SLAC's Environment, Safety and Health Division invites your feedback on the event to help with planning for next year. Please fill out the online evaluation to let ES&H know what worked and where we can improve. The ES&H Division will be awarding a $10 Starbucks gift certificate to each of five lucky winners in a random drawing of staff who complete the survey. Please complete it soon; winners will be announced Thursday, November 11.

Safety and Security Fair 2010
Video Now Online

Even if you weren't able to attend Friday's Safety and Security Fair, you can still catch the useful tidbits of information (and even the occasional laugh) by watching a session online. The video is just over an hour long, and includes talks on staying safe and healthy, avoiding computer scams, what to watch out for when traveling overseas and more.  See the video...

SLAC Theory Group Alum Featured on PBS Web Series

(Photo)
Stephon Alexander.
(Photo by Teresa Robinson for Symmetry magazine.)

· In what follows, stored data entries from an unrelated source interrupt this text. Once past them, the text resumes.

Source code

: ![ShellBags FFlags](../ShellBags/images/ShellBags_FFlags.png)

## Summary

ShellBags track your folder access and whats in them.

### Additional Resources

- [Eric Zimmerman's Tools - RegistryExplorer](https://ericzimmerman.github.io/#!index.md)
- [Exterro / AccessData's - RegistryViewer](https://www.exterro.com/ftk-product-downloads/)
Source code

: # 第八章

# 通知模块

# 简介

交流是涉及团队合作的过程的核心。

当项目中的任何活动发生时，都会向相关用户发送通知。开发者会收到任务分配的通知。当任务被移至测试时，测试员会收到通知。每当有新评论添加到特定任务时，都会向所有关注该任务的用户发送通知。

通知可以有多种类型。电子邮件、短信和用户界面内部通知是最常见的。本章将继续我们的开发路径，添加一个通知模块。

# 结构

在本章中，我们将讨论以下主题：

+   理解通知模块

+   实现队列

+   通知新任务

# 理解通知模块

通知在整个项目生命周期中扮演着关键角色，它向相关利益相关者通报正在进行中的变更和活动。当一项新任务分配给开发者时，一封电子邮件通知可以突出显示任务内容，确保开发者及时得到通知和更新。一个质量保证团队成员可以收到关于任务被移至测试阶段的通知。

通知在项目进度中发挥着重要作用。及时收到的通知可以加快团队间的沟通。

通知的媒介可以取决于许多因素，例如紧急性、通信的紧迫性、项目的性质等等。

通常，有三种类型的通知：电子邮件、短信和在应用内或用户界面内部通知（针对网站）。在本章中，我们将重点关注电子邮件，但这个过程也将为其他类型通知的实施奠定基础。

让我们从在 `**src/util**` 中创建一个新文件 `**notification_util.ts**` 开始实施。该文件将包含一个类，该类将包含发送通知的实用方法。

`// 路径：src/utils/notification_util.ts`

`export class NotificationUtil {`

Stephon Alexander, one-time member of the SLAC theory group, may be on the threshold of his fifteen minutes of fame. The associate professor of physics at Haverford College is the subject of the latest installment of The Secret Life of Scientists and Engineers, a Web-based series produced by the same people who bring the program Nova to the screen. His segment goes live today.

Alexander's life as a scientist focuses on such areas as dark matter, dark energy and quantum gravity, while his secret life is spent in jazz clubs playing tenor saxophone with a band. His segment of the program includes blog posts and videos about both his lives. Visitors to the site can post questions for Alexander, as well.  Read more...

Al Baker (left) and Kenneth Brobeck set up a real-time accelerator information screen in the Klystron Gallery Visitor's Alcove. (Photo by Lauren Rugani.)

Seen around SLAC: Accelerator Screen

In the Klystron Gallery Visitor's Alcove, SLAC tour participants can touch a full-scale replica of an accelerator section and see the powerful microwave sources that impart energy to the electrons zipping down the SLAC linac. Now, they can also "watch" the beam in real time, much as the staff in the Main Control Center does, thanks to a newly installed 52-inch screen.

Accelerator Systems Area Manager Al Baker enlisted the help of Systems Software Engineer Kenneth Brobeck to program the screen so that it is available at any time of day. The live feed shows up by default, and with the click of a mouse the view can be changed to static shots of all other screens in the MCC, which are updated every five minutes.

The live screen displays many beam parameters, including the lengths and energies of the Linac Coherent Light Source's X-ray pulses, the energy of individual photons and the number of photons in each bunch. It also shows the various components of the linear accelerator and LCLS, from the electron injector to the undulator magnets that "wiggle" the speeding electrons to generate X-rays. Viewers can see the energy of electron pulses increase as they travel down the linac toward the LCLS.

"But just looking at the screen doesn't tell you what any of it means," Baker said. So he also installed a poster that sits just below the screen and explains the various symbols on it. "This way, anyone who comes in here can tell what the beam is doing," he said.